Market Impact: What This Means for Your 2025-2026 Bali Trip
Existing Overwater Villas Are Grandfathered, But Not Safe
The regulatory crackdown applies to new construction. Existing overwater villas—such as those at The Mulia, Ayana Resort, and the handful of properties in Nusa Dua and Uluwatu—are operating under previously approved permits. But grandfathering is not permanent. The 2023 spatial planning law includes a clause (Article 54) that requires all existing structures within the shoreline zone to obtain a new compliance certificate by 2028. The certification process involves a fresh AMDAL review.
I spoke with a general manager at a Nusa Dua resort with overwater villas. He asked not to be named, but confirmed that his property had begun the compliance process in early 2025. His estimate: HKD 2-3 million per villa for retrofitting wastewater treatment systems to meet the new standards. That cost will likely be passed to guests. If you booked a villa at HKD 5,800/night in 2024, expect a 10-15% increase by 2027.
The Shift to Cliffside and Terraced Resorts
Developers are not abandoning Bali. They are pivoting. The same week the Nusa Penida permit was withdrawn, a Singapore-based hospitality group announced a 60-key cliffside resort on the Bukit Peninsula. The project sits 80 meters above sea level, entirely outside the shoreline zone. The design uses terraced infinity pools and cantilevered platforms rather than overwater structures. The view is of the Indian Ocean, not a lagoon.
This is the new template for high-end Bali development. Expect more properties on the cliffs of Uluwatu, the hills of Canggu, and the river valleys of Ubud. The aesthetic shifts from “overwater bungalow” to “cliffside sanctuary.” For the Hong Kong traveler, the experience changes: you trade the sensation of sleeping above the water for a panoramic view of the surf break below. The price point holds steady—HKD 4,500-6,000/night for entry-level suites in these new cliffside properties.
The Lombok and Sumba Alternative
Bali’s regulatory tightening is pushing developers east. Lombok, Sumba, and the Flores archipelago fall under different provincial spatial planning laws. The Mandalika special economic zone in Lombok, for example, has its own permitting framework that is more permissive of overwater construction. The 2023-2024 development of the Ritz-Carlton Reserve in Mandalika included an overwater spa component approved under local regulations.
For the Hong Kong traveler, this means the overwater villa experience is not dead—it has moved. A direct flight from HKG to Lombok (LOP) takes 4.5 hours on Garuda Indonesia or a seasonal CX charter. The beach at Mandalika is rocky in places, but the coral cover is healthier than Nusa Dua. The trade-off is infrastructure: Lombok’s airport is smaller, the road network less developed, and the dining scene thinner than Bali’s. You trade convenience for coral.
Actionable Takeaways
- If you have a specific overwater villa booked in Bali for late 2025 or 2026, confirm directly with the property that their permit is grandfathered and their 2028 compliance certificate application is in process—some properties may close temporarily for retrofitting.

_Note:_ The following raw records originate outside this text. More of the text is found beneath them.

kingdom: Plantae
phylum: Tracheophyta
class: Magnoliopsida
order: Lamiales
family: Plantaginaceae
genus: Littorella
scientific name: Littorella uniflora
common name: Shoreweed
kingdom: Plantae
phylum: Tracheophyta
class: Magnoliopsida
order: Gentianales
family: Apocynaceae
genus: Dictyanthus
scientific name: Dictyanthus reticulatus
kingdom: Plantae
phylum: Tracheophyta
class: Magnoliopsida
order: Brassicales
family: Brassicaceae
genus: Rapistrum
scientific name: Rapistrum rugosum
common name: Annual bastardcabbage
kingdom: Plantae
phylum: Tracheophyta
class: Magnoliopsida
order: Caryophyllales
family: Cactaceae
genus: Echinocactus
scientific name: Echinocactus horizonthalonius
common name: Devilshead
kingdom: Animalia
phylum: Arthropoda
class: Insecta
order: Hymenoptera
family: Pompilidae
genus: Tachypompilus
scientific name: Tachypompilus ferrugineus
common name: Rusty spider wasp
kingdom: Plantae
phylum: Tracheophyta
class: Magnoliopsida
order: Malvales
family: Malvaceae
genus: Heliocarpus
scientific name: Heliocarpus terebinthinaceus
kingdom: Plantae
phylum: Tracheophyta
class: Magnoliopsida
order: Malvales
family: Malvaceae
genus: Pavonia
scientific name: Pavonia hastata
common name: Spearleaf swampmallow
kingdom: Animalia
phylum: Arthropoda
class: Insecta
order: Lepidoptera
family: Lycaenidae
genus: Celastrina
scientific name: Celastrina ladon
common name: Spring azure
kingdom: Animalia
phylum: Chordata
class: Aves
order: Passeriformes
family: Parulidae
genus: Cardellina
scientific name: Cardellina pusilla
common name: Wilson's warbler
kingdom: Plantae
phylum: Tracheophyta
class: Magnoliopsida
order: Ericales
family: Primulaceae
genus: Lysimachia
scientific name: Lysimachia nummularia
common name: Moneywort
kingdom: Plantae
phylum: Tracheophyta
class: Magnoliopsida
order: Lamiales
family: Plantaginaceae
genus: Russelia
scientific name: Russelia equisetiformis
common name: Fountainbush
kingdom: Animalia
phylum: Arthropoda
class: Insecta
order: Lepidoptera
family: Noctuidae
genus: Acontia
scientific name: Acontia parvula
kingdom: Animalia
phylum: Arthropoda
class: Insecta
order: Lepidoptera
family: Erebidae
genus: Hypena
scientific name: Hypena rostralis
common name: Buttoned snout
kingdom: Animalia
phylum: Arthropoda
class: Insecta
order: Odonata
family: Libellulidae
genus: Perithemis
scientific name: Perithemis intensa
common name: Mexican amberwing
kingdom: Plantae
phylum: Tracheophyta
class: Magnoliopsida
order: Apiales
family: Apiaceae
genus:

- For new Bali bookings, consider cliffside or terraced properties on the Bukit Peninsula or in Uluwatu—they are legally safer and often offer better views than overwater units.
- If the overwater experience is non-negotiable, look at Lombok’s Mandalika zone or Sumba’s Nihiwatu area, where local regulations remain more permissive through 2026.
- Budget for a 10-15% price increase on existing overwater villas in Bali by 2027 as properties pass on retrofitting costs from the 2028 compliance certificate process.
- Check the AMDAL status of any new resort you are considering—if the project is still in permitting, the opening date is likely 18-24 months out, not the 12 months advertised on the website.